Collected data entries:
---
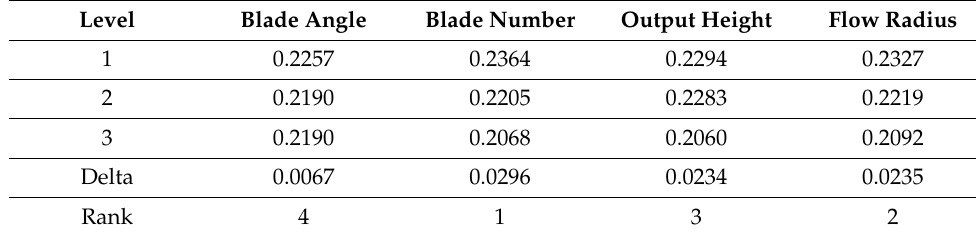
Table 7. Upper flow rate analysis of means.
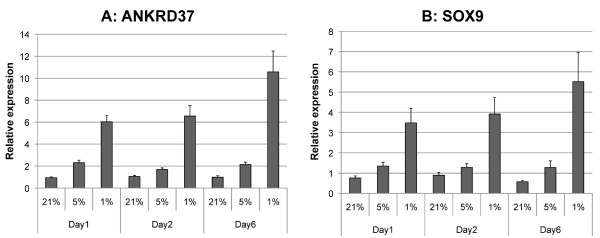
Expression of ANKRD37 (A) SOX9 (B). Relative mean expression is presented on day 1, 2, and 6 in human chondrocytes cultured in 21%, 5% or 1% oxygen (error bars: SEM). RPL13A and B2M are used as reference genes. Values for each sample are normalized to baseline expression.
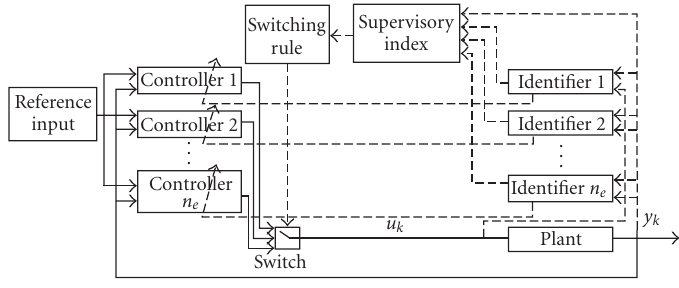
Figure 2.3. Multiestimation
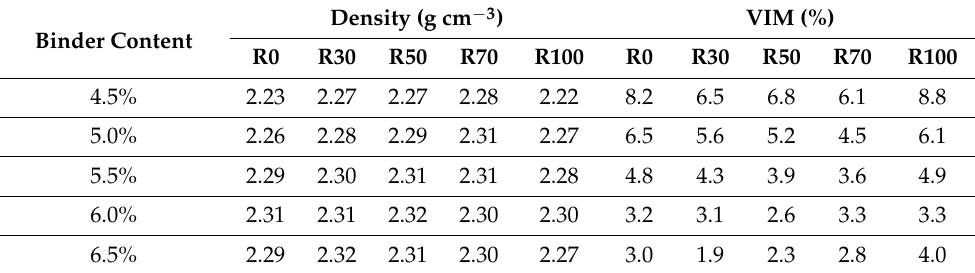
Table A2. Density and VIM result in various binder contents. Binder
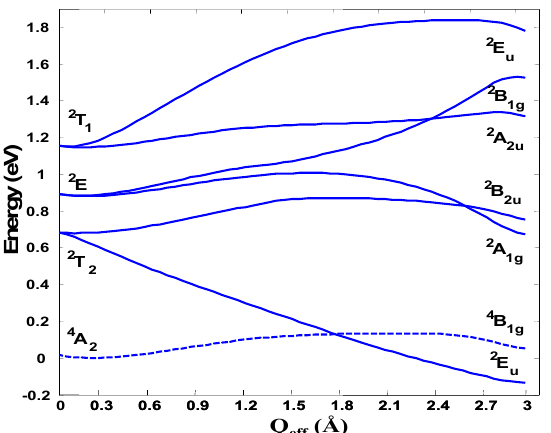
Figure 7. Cross-section of the APES of Na 4 − along the e -mode distortion transforming the system from tetrahedral (Q eff = 0) to square-planar geometry due to the ( T 1 + T 2 ) ⊗ e PJT coupling.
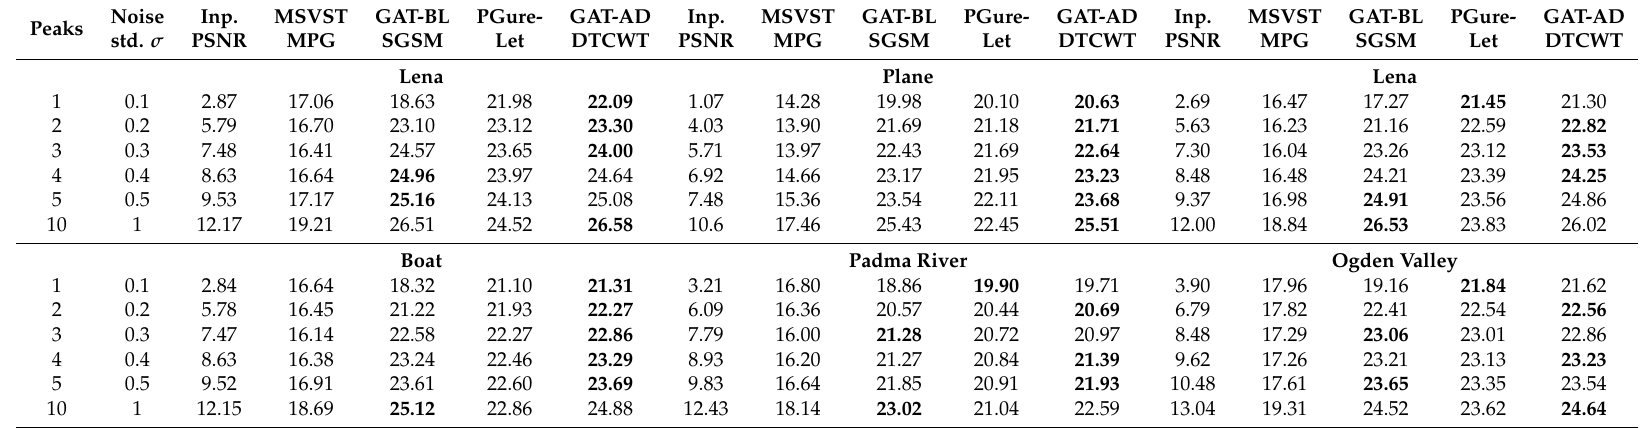
Table 2. Poisson–Gaussian denoising: Output PSNR value obtained from the proposed method and state-of-the-art comparative methods for input images at varying input PSNR levels (bold denotes highest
---
Transcribe all the data word for word; the images stay out.

» **EXERCISE SOLUTION**
Table 7. Upper flow rate analysis of means.
Expression of ANKRD37 (A) SOX9 (B). Relative mean expression is presented on day 1, 2, and 6 in human chondrocytes cultured in 21%, 5% or 1% oxygen (error bars: SEM). RPL13A and B2M are used as reference genes. Values for each sample are normalized to baseline expression.
Figure 2.3. Multiestimation
Table A2. Density and VIM result in various binder contents. Binder
Figure 7. Cross-section of the APES of Na 4 − along the e -mode distortion transforming the system from tetrahedral (Q eff = 0) to square-planar geometry due to the ( T 1 + T 2 ) ⊗ e PJT coupling.
Table 2. Poisson–Gaussian denoising: Output PSNR value obtained from the proposed method and state-of-the-art comparative methods for input images at varying input PSNR levels (bold denotes highest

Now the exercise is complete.